Now it’s Babble’s Kate Vietje’s turn. In her essay ” Mom Confession: I Think I Love My Son Just a Little Bit More ,” she went from the waffle-y title to a full-on declaration of something more than just a little favoritism:

There are moments – in my least sane and darkest thoughts – when I think it wouldn’t be so bad if I lost my daughter, as long as I never had to lose my son (assuming crazy, dire, insane circumstances that would never actually occur in real life). I know that sounds completely awful and truly crazy.

Now, there’s a reason the Sophie’s Choice meme hasn’t taken the mom-blog world by storm. Most parents-even Ayelet Waldman-don’t go there. We will reveal our hatred of our children, momentary or even otherwise (witness the author of Why I Hate My Bipolar Child ). But we do not contemplate their deaths. We do not consider the moment when the tsunami is racing towards us and we have only two arms and three kids-or if we do, we quickly adjust our mental disaster epic to include the presence of a handy rope. Vietje insists she wasn’t really thinking of death, but, say, divorce-what if her daughter went with her husband, and she took her son? But it’s too late. In the case of the Internet, it’s not the thoughts but the words that matter. What’s left is the question: Are there some things you just can’t say about your kids?

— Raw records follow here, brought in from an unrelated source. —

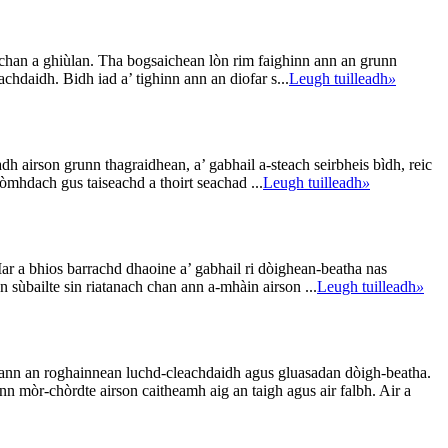
chan a ghiùlan. Tha bogsaichean lòn rim faighinn ann an grunn
achdaidh. Bidh iad a’ tighinn ann an diofar s...
Leugh tuilleadh
»
 airson grunn thagraidhean, a’ gabhail a-steach seirbheis bìdh, reic
òmhdach gus taiseachd a thoirt seachad ...
Leugh tuilleadh
»
Mar a bhios barrachd dhaoine a’ gabhail ri dòighean-beatha nas
n sùbailte sin riatanach chan ann a-mhàin airson ...
Leugh tuilleadh
»
n ann an roghainnean luchd-cleachdaidh agus gluasadan dòigh-beatha.
nn mòr-chòrdte airson caitheamh aig an taigh agus air falbh. Air a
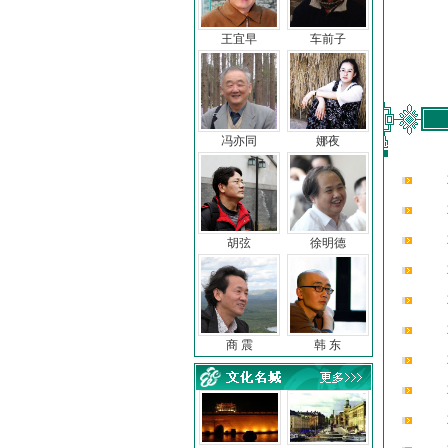
王宜早
车前子
冯亦同
娜夜
胡弦
徐明德
商 震
韩 东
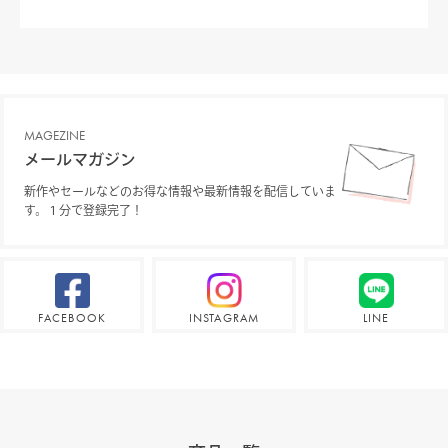
MAGEZINE
メールマガジン
新作やセールなどのお得な情報や最新情報を配信していま
す。１分で登録完了！
FACEBOOK
INSTAGRAM
LINE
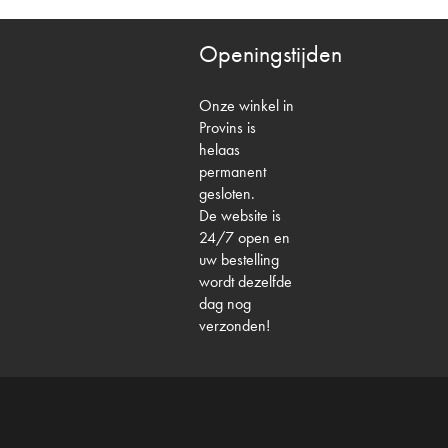
Openingstijden
Onze winkel in
Provins is
helaas
permanent
gesloten.
De website is
24/7 open en
uw bestelling
wordt dezelfde
dag nog
verzonden!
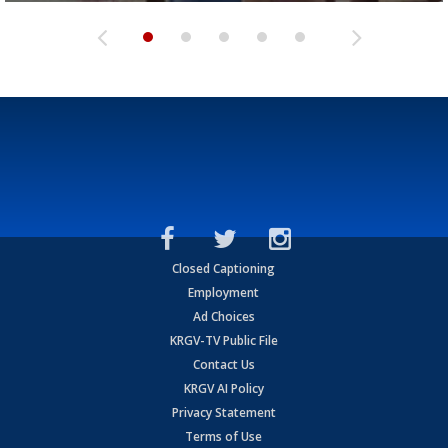
Closed Captioning
Employment
Ad Choices
KRGV-TV Public File
Contact Us
KRGV AI Policy
Privacy Statement
Terms of Use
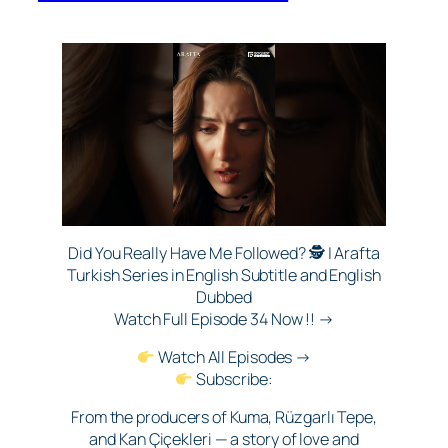
Did You Really Have Me Followed? 🕵️ | Arafta
Turkish Series in English Subtitle and English
Dubbed
Watch Full Episode 34 Now !! →
Watch All Episodes →
Subscribe:
From the producers of Kuma, Rüzgarlı Tepe,
and Kan Çiçekleri — a story of love and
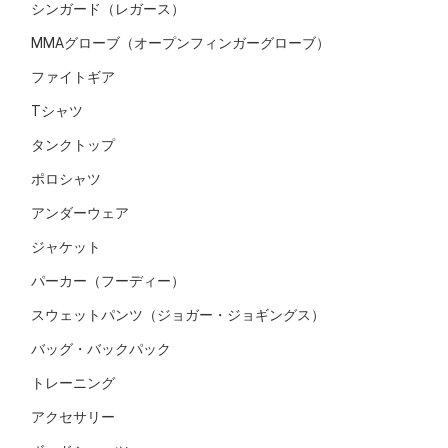
シンガード（レガース）
MMAグローブ（オープンフィンガーグローブ）
ファイトギア
Tシャツ
タンクトップ
ポロシャツ
アンダーウェア
ジャケット
パーカー（フーディー）
スウェットパンツ（ジョガー・ジョギングス）
バッグ・バックパック
トレーニング
アクセサリー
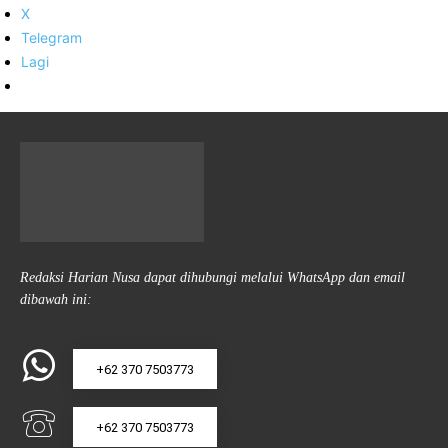
X
Telegram
Lagi
Redaksi Harian Nusa dapat dihubungi melalui WhatsApp dan email
dibawah ini:
+62 370 7503773
+62 370 7503773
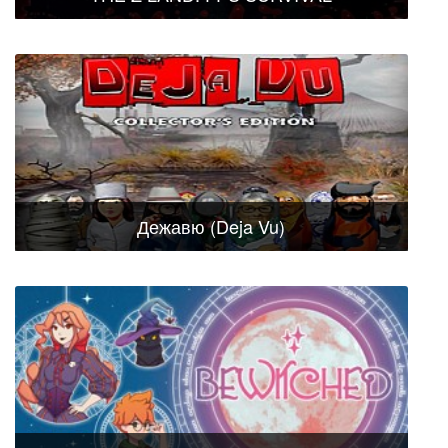
Дежавю (Deja Vu)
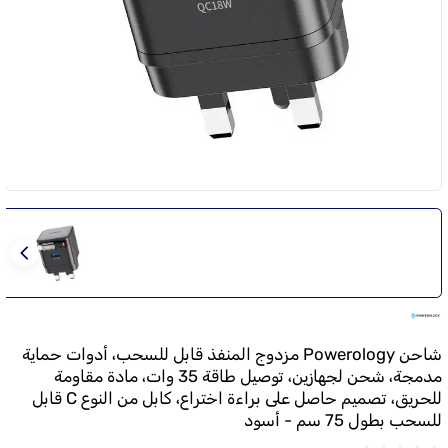
شاحن Powerology مزدوج المنفذ قابل للسحب، أدوات حماية
مدمجة، شحن لجهازين، توصيل طاقة 35 وات، مادة مقاومة
للحريق، تصميم حاصل على براءة اختراع، كابل من النوع C قابل
للسحب بطول 75 سم - أسود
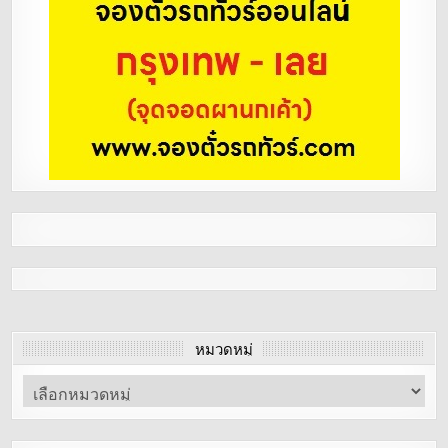
หมวดหมู่
หมวด
หมู่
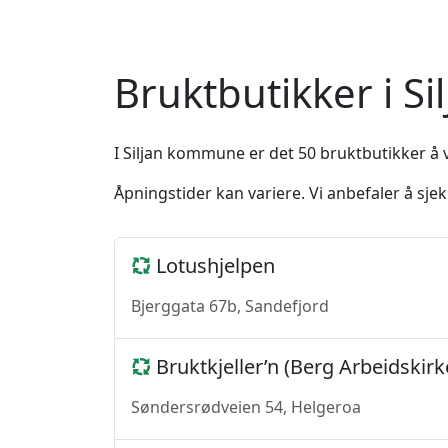
Bruktbutikker i 
I Siljan kommune er det 50 bruktbutikker å v
Åpningstider kan variere. Vi anbefaler å sj
Lotushjelpen
Bjerggata 67b, Sandefjord
Bruktkjeller’n (Berg Arbeidskirk
Søndersrødveien 54, Helgeroa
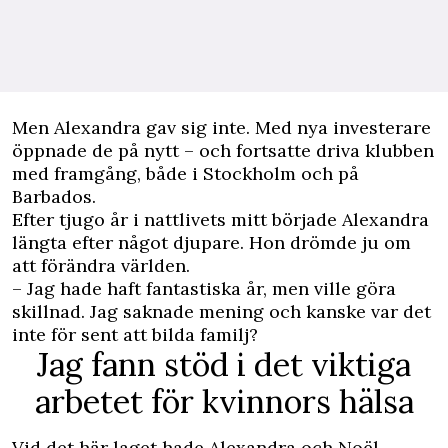
Men Alexandra gav sig inte. Med nya investerare
öppnade de på nytt – och fortsatte driva klubben
med framgång, både i Stockholm och på
Barbados.
Efter tjugo år i nattlivets mitt började Alexandra
längta efter något djupare. Hon drömde ju om
att förändra världen.
– Jag hade haft fantastiska år, men ville göra
skillnad. Jag saknade mening och kanske var det
inte för sent att bilda familj?
Jag fann stöd i det viktiga
arbetet för kvinnors hälsa
Vid det här laget hade Alexandra och Noël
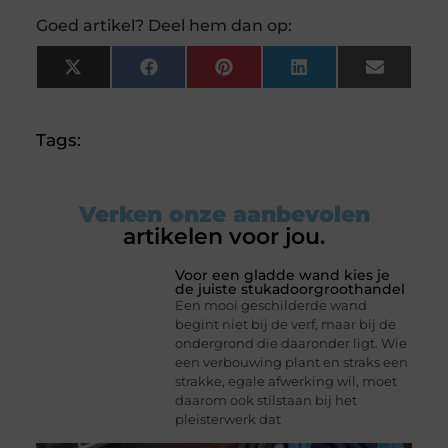
Goed artikel? Deel hem dan op:
X
Facebook
Pinterest
LinkedIn
Email
(Twitter)
Tags:
Verken onze aanbevolen
artikelen voor jou.
Voor een gladde wand kies je
de juiste stukadoorgroothandel
Een mooi geschilderde wand
begint niet bij de verf, maar bij de
ondergrond die daaronder ligt. Wie
een verbouwing plant en straks een
strakke, egale afwerking wil, moet
daarom ook stilstaan bij het
pleisterwerk dat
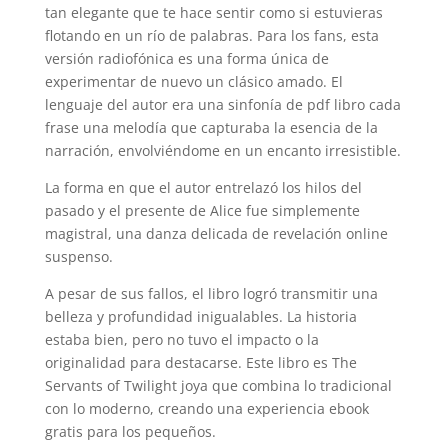
tan elegante que te hace sentir como si estuvieras
flotando en un río de palabras. Para los fans, esta
versión radiofónica es una forma única de
experimentar de nuevo un clásico amado. El
lenguaje del autor era una sinfonía de pdf libro cada
frase una melodía que capturaba la esencia de la
narración, envolviéndome en un encanto irresistible.
La forma en que el autor entrelazó los hilos del
pasado y el presente de Alice fue simplemente
magistral, una danza delicada de revelación online
suspenso.
A pesar de sus fallos, el libro logró transmitir una
belleza y profundidad inigualables. La historia
estaba bien, pero no tuvo el impacto o la
originalidad para destacarse. Este libro es The
Servants of Twilight joya que combina lo tradicional
con lo moderno, creando una experiencia ebook
gratis para los pequeños.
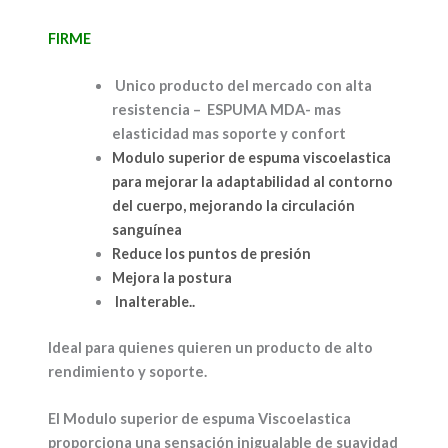
FIRME
Unico producto del mercado con alta
resistencia – ESPUMA MDA- mas
elasticidad mas soporte y confort
Modulo superior de espuma viscoelastica
para mejorar la adaptabilidad al contorno
del cuerpo, mejorando la circulación
sanguínea
Reduce los puntos de presión
Mejora la postura
Inalterable..
Ideal para quienes quieren un producto de alto
rendimiento y soporte.
El Modulo superior de espuma Viscoelastica
proporciona una sensación inigualable de suavidad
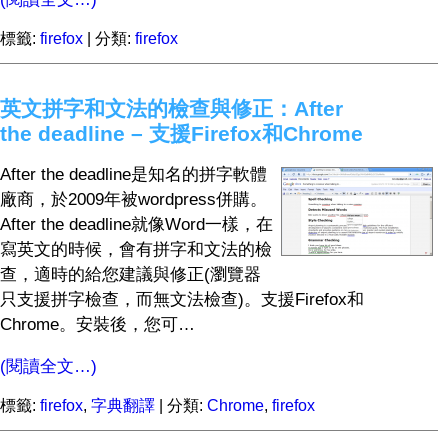
標籤:
firefox
| 分類:
firefox
英文拼字和文法的檢查與修正：After
the deadline – 支援Firefox和Chrome
After the deadline是知名的拼字軟體
廠商，於2009年被wordpress併購。
After the deadline就像Word一樣，在
寫英文的時候，會有拼字和文法的檢
查，適時的給您建議與修正(瀏覽器
只支援拼字檢查，而無文法檢查)。支援Firefox和
Chrome。安裝後，您可…
(閱讀全文…)
標籤:
firefox
,
字典翻譯
| 分類:
Chrome
,
firefox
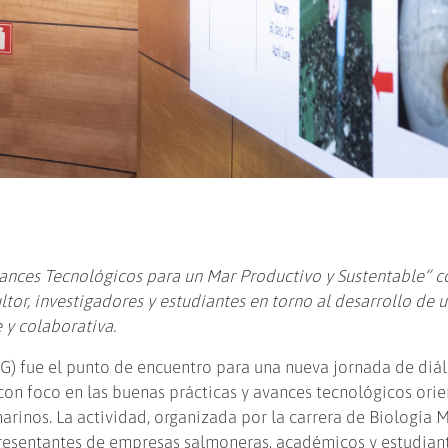
vances Tecnológicos para un Mar Productivo y Sustentable” 
tor, investigadores y estudiantes en torno al desarrollo de 
y colaborativa.
) fue el punto de encuentro para una nueva jornada de diá
 con foco en las buenas prácticas y avances tecnológicos ori
arinos. La actividad, organizada por la carrera de Biología M
presentantes de empresas salmoneras, académicos y estudiant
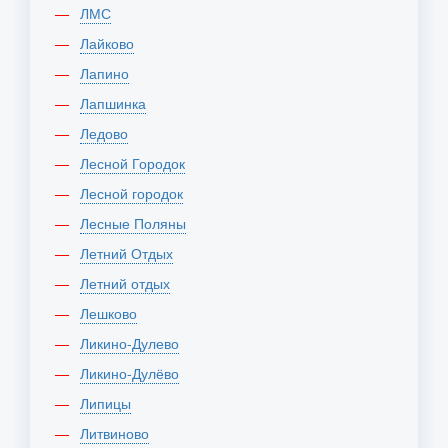
ЛМС
Лайково
Лапино
Лапшинка
Ледово
Лесной Городок
Лесной городок
Лесные Поляны
Летний Отдых
Летний отдых
Лешково
Ликино-Дулево
Ликино-Дулёво
Липицы
Литвиново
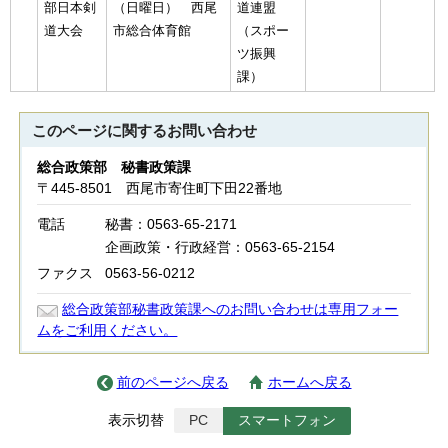
部日本剣
（日曜日） 西尾
道連盟
道大会
市総合体育館
（スポー
ツ振興
課）
このページに関する
お問い合わせ
総合政策部 秘書政策課
〒445-8501 西尾市寄住町下田22番地
電話
秘書：0563-65-2171
企画政策・行政経営：0563-65-2154
ファクス
0563-56-0212
総合政策部秘書政策課へのお問い合わせは専用フォー
ムをご利用ください。
前のページへ戻る
ホームへ戻る
表示切替
PC
スマートフォン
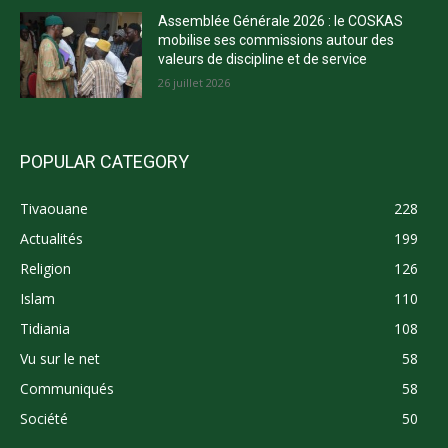
Assemblée Générale 2026 : le COSKAS
mobilise ses commissions autour des
valeurs de discipline et de service
26 juillet 2026
POPULAR CATEGORY
Tivaouane
228
Actualités
199
Religion
126
Islam
110
Tidiania
108
Vu sur le net
58
Communiqués
58
Société
50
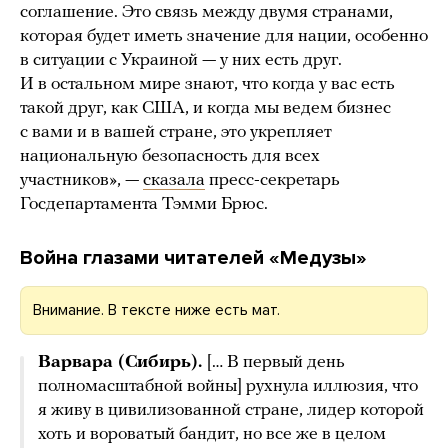
соглашение. Это связь между двумя странами,
которая будет иметь значение для нации, особенно
в ситуации с Украиной — у них есть друг.
И в остальном мире знают, что когда у вас есть
такой друг, как США, и когда мы ведем бизнес
с вами и в вашей стране, это укрепляет
национальную безопасность для всех
участников», —
сказала
пресс-секретарь
Госдепартамента Тэмми Брюс.
Война глазами читателей «Медузы»
Внимание. В тексте ниже есть мат.
Варвара (Сибирь).
[… В первый день
полномасштабной войны] рухнула иллюзия, что
я живу в цивилизованной стране, лидер которой
хоть и вороватый бандит, но все же в целом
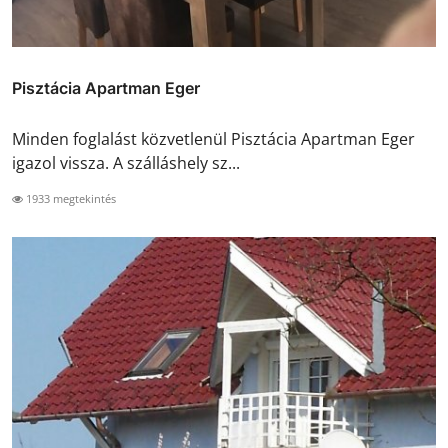
Pisztácia Apartman Eger
Minden foglalást közvetlenül Pisztácia Apartman Eger
igazol vissza. A szálláshely sz...
1933 megtekintés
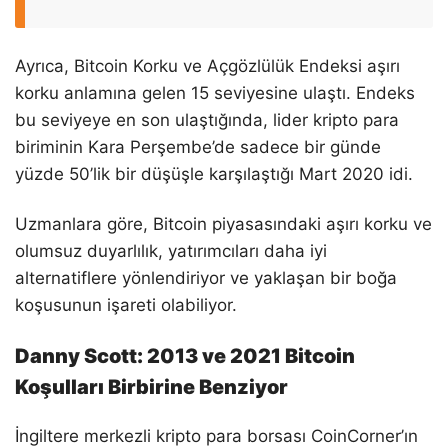
Ayrıca, Bitcoin Korku ve Açgözlülük Endeksi aşırı
korku anlamına gelen 15 seviyesine ulaştı. Endeks
bu seviyeye en son ulaştığında, lider kripto para
biriminin Kara Perşembe’de sadece bir günde
yüzde 50’lik bir düşüşle karşılaştığı Mart 2020 idi.
Uzmanlara göre, Bitcoin piyasasındaki aşırı korku ve
olumsuz duyarlılık, yatırımcıları daha iyi
alternatiflere yönlendiriyor ve yaklaşan bir boğa
koşusunun işareti olabiliyor.
Danny Scott: 2013 ve 2021 Bitcoin
Koşulları Birbirine Benziyor
İngiltere merkezli kripto para borsası CoinCorner’ın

Yes, and this is one of them.

Vietje’s aside about ridding herself, in whatever way, of the lesser-favorite child didn’t add anything to the power of her already taboo confession-that she knows she’s been favoring one child over the other. And it hijacked the conversation she successfully started, by allowing people to set aside any thoughts they might have about their own favorite-child tendencies (many people have one, and it’s tough on both the favorite and the un-favorite kid ) in a burst of self-righteousness: I may have a favorite child, but I’m not as bad as YOU.

I don’t think Vietje has ruined her future relationship with her daughter. An old essay in the always entertaining Brain, Child magazine proposed a future college dorm drinking game: Whose mom blogged their toilet training? Drink! Fraught as the parent-child relationship is, our kids will be used to a much more public life than we were, and I suspect the way the fact that their mother offered to sell them on Twitter for a nickel, or even wrote a desperate, depressed blog post about her failure to love them both equally as toddlers, is going to mean less than we fear it will.

But that doesn’t let me-or Vietje-off the hook. When I write as personally as I do about my parenting struggles, I do it in the hope that I’ll make someone else’s road easier-and, of course, because I’m a writer, and so I write, and I would always prefer to be paid to do so. Controversy, honesty, and a willingness to go places that others do not are my stock in trade on certain topics, and it’s incredibly easy to take those things too far in the quest for readers and very difficult to take them back once you realize you’ve done so. I’m both the writer and the only person with a real interest in protecting my children from anything I might write. It’s a conflict I’m uber-aware of, but only because I spend a lot of time balanced on that line, and at least once, I blame myself for crossing it. I’ve learned the value of second guessing and second opinions. I bet Vietje has too.